#### [Exercise details]
The following data needs to be repeated exactly, with all images excluded.

#### [Source information]
'''
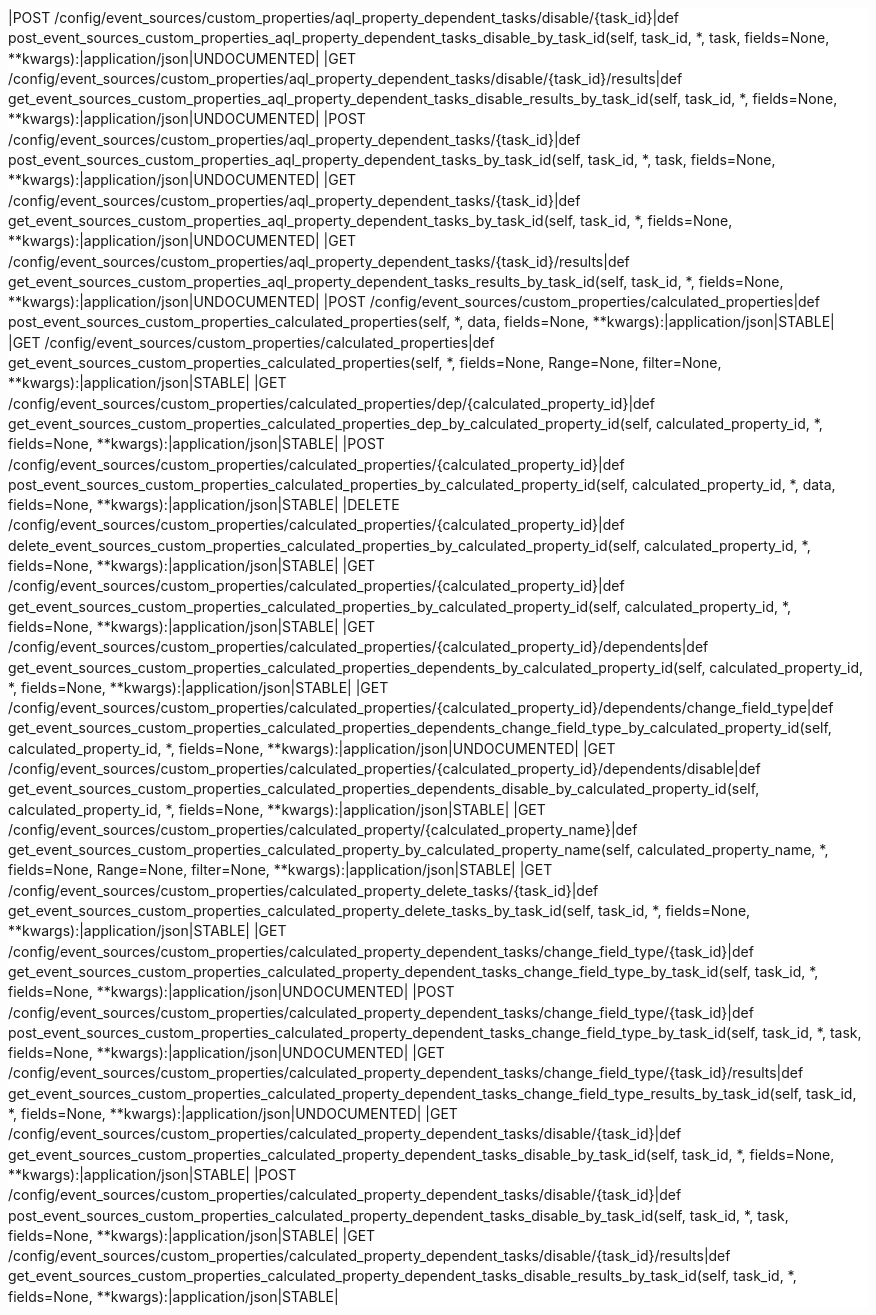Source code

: |POST /config/event_sources/custom_properties/aql_property_dependent_tasks/disable/{task_id}|def post_event_sources_custom_properties_aql_property_dependent_tasks_disable_by_task_id(self, task_id, *, task, fields=None, **kwargs):|application/json|UNDOCUMENTED|
|GET /config/event_sources/custom_properties/aql_property_dependent_tasks/disable/{task_id}/results|def get_event_sources_custom_properties_aql_property_dependent_tasks_disable_results_by_task_id(self, task_id, *, fields=None, **kwargs):|application/json|UNDOCUMENTED|
|POST /config/event_sources/custom_properties/aql_property_dependent_tasks/{task_id}|def post_event_sources_custom_properties_aql_property_dependent_tasks_by_task_id(self, task_id, *, task, fields=None, **kwargs):|application/json|UNDOCUMENTED|
|GET /config/event_sources/custom_properties/aql_property_dependent_tasks/{task_id}|def get_event_sources_custom_properties_aql_property_dependent_tasks_by_task_id(self, task_id, *, fields=None, **kwargs):|application/json|UNDOCUMENTED|
|GET /config/event_sources/custom_properties/aql_property_dependent_tasks/{task_id}/results|def get_event_sources_custom_properties_aql_property_dependent_tasks_results_by_task_id(self, task_id, *, fields=None, **kwargs):|application/json|UNDOCUMENTED|
|POST /config/event_sources/custom_properties/calculated_properties|def post_event_sources_custom_properties_calculated_properties(self, *, data, fields=None, **kwargs):|application/json|STABLE|
|GET /config/event_sources/custom_properties/calculated_properties|def get_event_sources_custom_properties_calculated_properties(self, *, fields=None, Range=None, filter=None, **kwargs):|application/json|STABLE|
|GET /config/event_sources/custom_properties/calculated_properties/dep/{calculated_property_id}|def get_event_sources_custom_properties_calculated_properties_dep_by_calculated_property_id(self, calculated_property_id, *, fields=None, **kwargs):|application/json|STABLE|
|POST /config/event_sources/custom_properties/calculated_properties/{calculated_property_id}|def post_event_sources_custom_properties_calculated_properties_by_calculated_property_id(self, calculated_property_id, *, data, fields=None, **kwargs):|application/json|STABLE|
|DELETE /config/event_sources/custom_properties/calculated_properties/{calculated_property_id}|def delete_event_sources_custom_properties_calculated_properties_by_calculated_property_id(self, calculated_property_id, *, fields=None, **kwargs):|application/json|STABLE|
|GET /config/event_sources/custom_properties/calculated_properties/{calculated_property_id}|def get_event_sources_custom_properties_calculated_properties_by_calculated_property_id(self, calculated_property_id, *, fields=None, **kwargs):|application/json|STABLE|
|GET /config/event_sources/custom_properties/calculated_properties/{calculated_property_id}/dependents|def get_event_sources_custom_properties_calculated_properties_dependents_by_calculated_property_id(self, calculated_property_id, *, fields=None, **kwargs):|application/json|STABLE|
|GET /config/event_sources/custom_properties/calculated_properties/{calculated_property_id}/dependents/change_field_type|def get_event_sources_custom_properties_calculated_properties_dependents_change_field_type_by_calculated_property_id(self, calculated_property_id, *, fields=None, **kwargs):|application/json|UNDOCUMENTED|
|GET /config/event_sources/custom_properties/calculated_properties/{calculated_property_id}/dependents/disable|def get_event_sources_custom_properties_calculated_properties_dependents_disable_by_calculated_property_id(self, calculated_property_id, *, fields=None, **kwargs):|application/json|STABLE|
|GET /config/event_sources/custom_properties/calculated_property/{calculated_property_name}|def get_event_sources_custom_properties_calculated_property_by_calculated_property_name(self, calculated_property_name, *, fields=None, Range=None, filter=None, **kwargs):|application/json|STABLE|
|GET /config/event_sources/custom_properties/calculated_property_delete_tasks/{task_id}|def get_event_sources_custom_properties_calculated_property_delete_tasks_by_task_id(self, task_id, *, fields=None, **kwargs):|application/json|STABLE|
|GET /config/event_sources/custom_properties/calculated_property_dependent_tasks/change_field_type/{task_id}|def get_event_sources_custom_properties_calculated_property_dependent_tasks_change_field_type_by_task_id(self, task_id, *, fields=None, **kwargs):|application/json|UNDOCUMENTED|
|POST /config/event_sources/custom_properties/calculated_property_dependent_tasks/change_field_type/{task_id}|def post_event_sources_custom_properties_calculated_property_dependent_tasks_change_field_type_by_task_id(self, task_id, *, task, fields=None, **kwargs):|application/json|UNDOCUMENTED|
|GET /config/event_sources/custom_properties/calculated_property_dependent_tasks/change_field_type/{task_id}/results|def get_event_sources_custom_properties_calculated_property_dependent_tasks_change_field_type_results_by_task_id(self, task_id, *, fields=None, **kwargs):|application/json|UNDOCUMENTED|
|GET /config/event_sources/custom_properties/calculated_property_dependent_tasks/disable/{task_id}|def get_event_sources_custom_properties_calculated_property_dependent_tasks_disable_by_task_id(self, task_id, *, fields=None, **kwargs):|application/json|STABLE|
|POST /config/event_sources/custom_properties/calculated_property_dependent_tasks/disable/{task_id}|def post_event_sources_custom_properties_calculated_property_dependent_tasks_disable_by_task_id(self, task_id, *, task, fields=None, **kwargs):|application/json|STABLE|
|GET /config/event_sources/custom_properties/calculated_property_dependent_tasks/disable/{task_id}/results|def get_event_sources_custom_properties_calculated_property_dependent_tasks_disable_results_by_task_id(self, task_id, *, fields=None, **kwargs):|application/json|STABLE|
'''
#### [Answer to the problem]
Source code

: |POST /config/event_sources/custom_properties/aql_property_dependent_tasks/disable/{task_id}|def post_event_sources_custom_properties_aql_property_dependent_tasks_disable_by_task_id(self, task_id, *, task, fields=None, **kwargs):|application/json|UNDOCUMENTED|
|GET /config/event_sources/custom_properties/aql_property_dependent_tasks/disable/{task_id}/results|def get_event_sources_custom_properties_aql_property_dependent_tasks_disable_results_by_task_id(self, task_id, *, fields=None, **kwargs):|application/json|UNDOCUMENTED|
|POST /config/event_sources/custom_properties/aql_property_dependent_tasks/{task_id}|def post_event_sources_custom_properties_aql_property_dependent_tasks_by_task_id(self, task_id, *, task, fields=None, **kwargs):|application/json|UNDOCUMENTED|
|GET /config/event_sources/custom_properties/aql_property_dependent_tasks/{task_id}|def get_event_sources_custom_properties_aql_property_dependent_tasks_by_task_id(self, task_id, *, fields=None, **kwargs):|application/json|UNDOCUMENTED|
|GET /config/event_sources/custom_properties/aql_property_dependent_tasks/{task_id}/results|def get_event_sources_custom_properties_aql_property_dependent_tasks_results_by_task_id(self, task_id, *, fields=None, **kwargs):|application/json|UNDOCUMENTED|
|POST /config/event_sources/custom_properties/calculated_properties|def post_event_sources_custom_properties_calculated_properties(self, *, data, fields=None, **kwargs):|application/json|STABLE|
|GET /config/event_sources/custom_properties/calculated_properties|def get_event_sources_custom_properties_calculated_properties(self, *, fields=None, Range=None, filter=None, **kwargs):|application/json|STABLE|
|GET /config/event_sources/custom_properties/calculated_properties/dep/{calculated_property_id}|def get_event_sources_custom_properties_calculated_properties_dep_by_calculated_property_id(self, calculated_property_id, *, fields=None, **kwargs):|application/json|STABLE|
|POST /config/event_sources/custom_properties/calculated_properties/{calculated_property_id}|def post_event_sources_custom_properties_calculated_properties_by_calculated_property_id(self, calculated_property_id, *, data, fields=None, **kwargs):|application/json|STABLE|
|DELETE /config/event_sources/custom_properties/calculated_properties/{calculated_property_id}|def delete_event_sources_custom_properties_calculated_properties_by_calculated_property_id(self, calculated_property_id, *, fields=None, **kwargs):|application/json|STABLE|
|GET /config/event_sources/custom_properties/calculated_properties/{calculated_property_id}|def get_event_sources_custom_properties_calculated_properties_by_calculated_property_id(self, calculated_property_id, *, fields=None, **kwargs):|application/json|STABLE|
|GET /config/event_sources/custom_properties/calculated_properties/{calculated_property_id}/dependents|def get_event_sources_custom_properties_calculated_properties_dependents_by_calculated_property_id(self, calculated_property_id, *, fields=None, **kwargs):|application/json|STABLE|
|GET /config/event_sources/custom_properties/calculated_properties/{calculated_property_id}/dependents/change_field_type|def get_event_sources_custom_properties_calculated_properties_dependents_change_field_type_by_calculated_property_id(self, calculated_property_id, *, fields=None, **kwargs):|application/json|UNDOCUMENTED|
|GET /config/event_sources/custom_properties/calculated_properties/{calculated_property_id}/dependents/disable|def get_event_sources_custom_properties_calculated_properties_dependents_disable_by_calculated_property_id(self, calculated_property_id, *, fields=None, **kwargs):|application/json|STABLE|
|GET /config/event_sources/custom_properties/calculated_property/{calculated_property_name}|def get_event_sources_custom_properties_calculated_property_by_calculated_property_name(self, calculated_property_name, *, fields=None, Range=None, filter=None, **kwargs):|application/json|STABLE|
|GET /config/event_sources/custom_properties/calculated_property_delete_tasks/{task_id}|def get_event_sources_custom_properties_calculated_property_delete_tasks_by_task_id(self, task_id, *, fields=None, **kwargs):|application/json|STABLE|
|GET /config/event_sources/custom_properties/calculated_property_dependent_tasks/change_field_type/{task_id}|def get_event_sources_custom_properties_calculated_property_dependent_tasks_change_field_type_by_task_id(self, task_id, *, fields=None, **kwargs):|application/json|UNDOCUMENTED|
|POST /config/event_sources/custom_properties/calculated_property_dependent_tasks/change_field_type/{task_id}|def post_event_sources_custom_properties_calculated_property_dependent_tasks_change_field_type_by_task_id(self, task_id, *, task, fields=None, **kwargs):|application/json|UNDOCUMENTED|
|GET /config/event_sources/custom_properties/calculated_property_dependent_tasks/change_field_type/{task_id}/results|def get_event_sources_custom_properties_calculated_property_dependent_tasks_change_field_type_results_by_task_id(self, task_id, *, fields=None, **kwargs):|application/json|UNDOCUMENTED|
|GET /config/event_sources/custom_properties/calculated_property_dependent_tasks/disable/{task_id}|def get_event_sources_custom_properties_calculated_property_dependent_tasks_disable_by_task_id(self, task_id, *, fields=None, **kwargs):|application/json|STABLE|
|POST /config/event_sources/custom_properties/calculated_property_dependent_tasks/disable/{task_id}|def post_event_sources_custom_properties_calculated_property_dependent_tasks_disable_by_task_id(self, task_id, *, task, fields=None, **kwargs):|application/json|STABLE|
|GET /config/event_sources/custom_properties/calculated_property_dependent_tasks/disable/{task_id}/results|def get_event_sources_custom_properties_calculated_property_dependent_tasks_disable_results_by_task_id(self, task_id, *, fields=None, **kwargs):|application/json|STABLE|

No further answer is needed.